MR. WADSWORTH: If you'd talk to some of our people, they'd say we haven't. Because when you get to be very big, you end up putting a lot of processes in place to ensure that you're not violating the plethora of regulations, rules and expectations of big organizations. That can become stifling.

We all try to minimize it by being aware of it.

And at the same time, you can't expose the company to devastation by having a small group do something that's not being monitored and they get into trouble.

WSJ: How do you do this?

MR. WADSWORTH: It's impossible to know everything that's going on at an organization like ours. Often what you do is—we call it a deep dive. So that's one thing we do: Get data from the people who work for you.

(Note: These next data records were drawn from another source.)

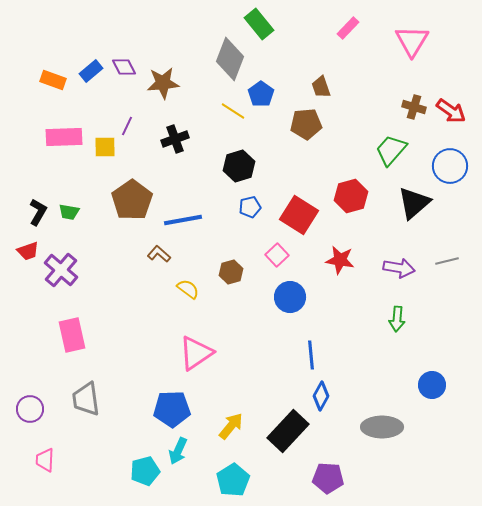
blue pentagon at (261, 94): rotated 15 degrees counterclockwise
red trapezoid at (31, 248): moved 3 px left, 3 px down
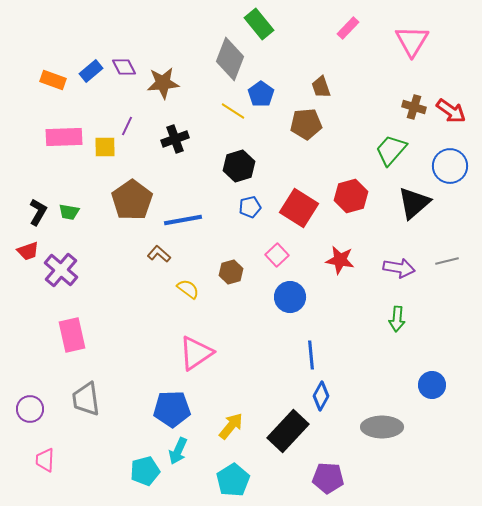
red square at (299, 215): moved 7 px up
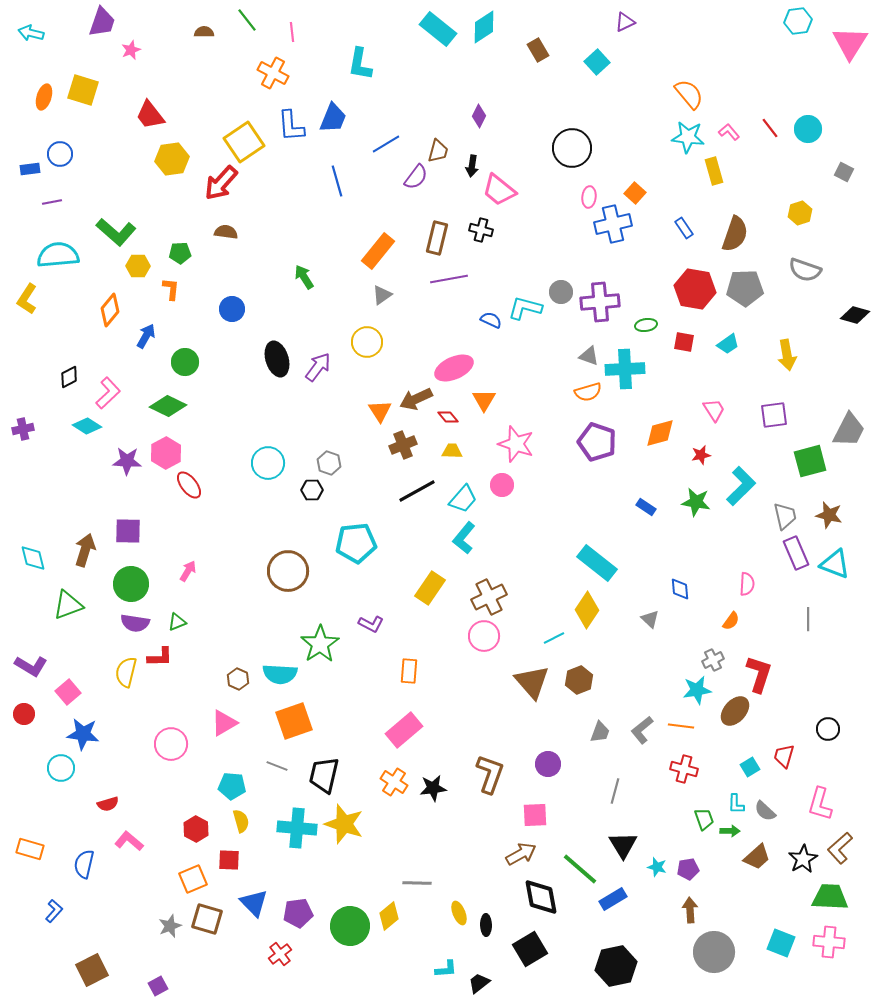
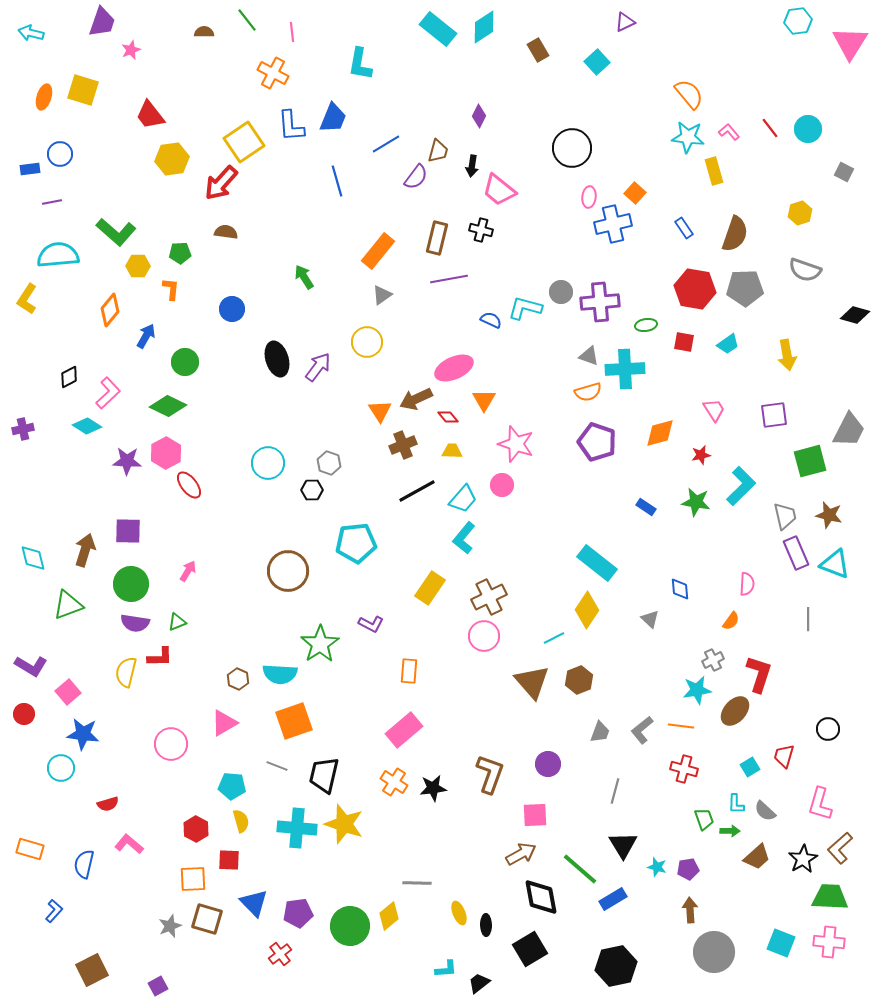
pink L-shape at (129, 841): moved 3 px down
orange square at (193, 879): rotated 20 degrees clockwise
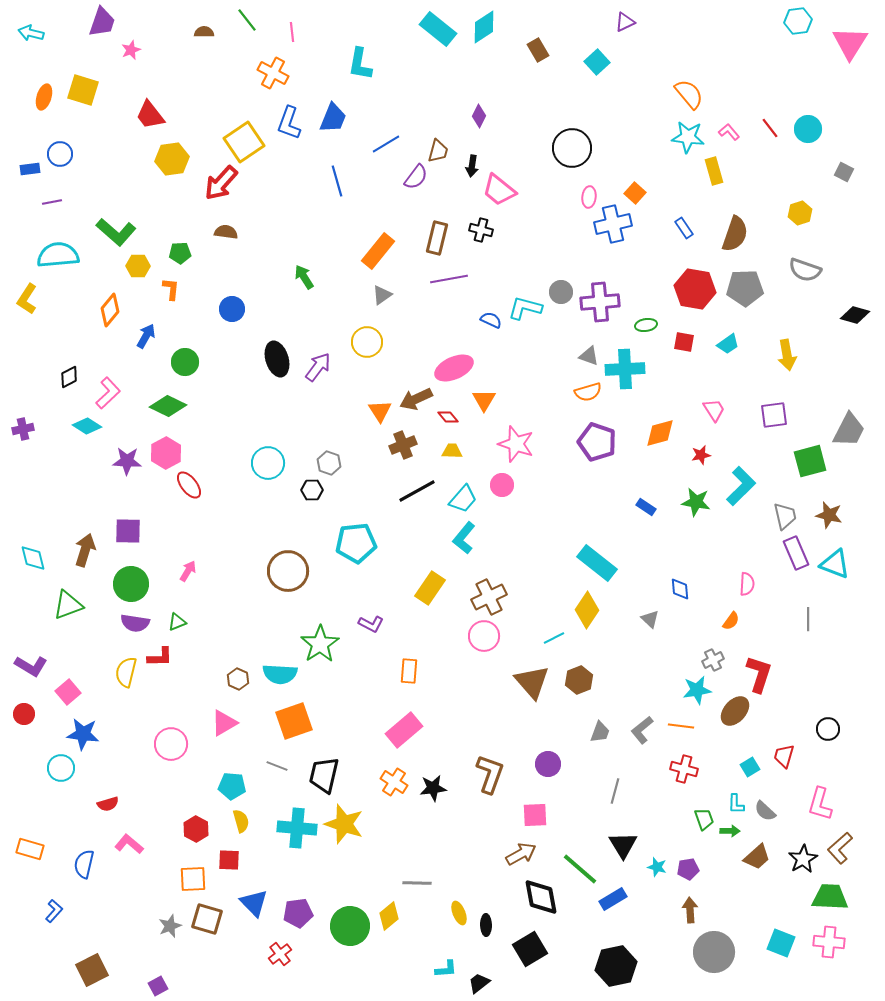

Another way is to constantly benchmark.

I'm not a huge fan of benchmarking, because you're comparing yourself to the current, not the future. But if you find you have 10 times as many people in some support function as everyone else—first of all, you need to know that. Then you have to ask why. It could be a good answer, but it might not be.
Fostering Innovation

WSJ: What can you do to foster a culture of innovation?

MR. WADSWORTH: The tone at the top for what you want to see done is absolutely essential. If you tell a laboratory that you're only going to do basic research and that's all we're going to value, you won't get the same productivity commercially as you would if you say, I love basic research, but I also want to embrace the fact that we're here to put products out to the community, to the country, to help foster economic well-being for the United States.

You can encourage it in lots of ways financially. You can give rewards for things that you want to have done.

This is manifest throughout industry and universities. They'll have different ways of rewarding people for innovation. If you publish a patent, you get $1,000, or you get $1 in a frame. Or you get a piece of the action going forward. There are lots of ways that companies and institutions try to financially incentivize new thinking.

WSJ: What are some common misconceptions about innovation?

MR. WADSWORTH: The first one is the Edisonian thing. There is no Lone Ranger.

Most of the things that I've seen be successful have come from remarkably complex teams. If you want to have a successful enterprise, every job has got to be important. You can have the most innovative thing in the world, but if you've got terrible lawyers and terrible accountants and terrible people dealing with customers, it's not going to get out.

Another myth is that stuff happens fast. It doesn't. Xerox was in Chester Carlson's head for a decade before he came to us, and it took two decades to get it out.

The examples you hear about very, very fast return are iconic, but not typical. You'll hear about something being invented and three years later somebody's a billionaire, but I think under close inspection you'll find there's a lot—maybe decades—of work behind it.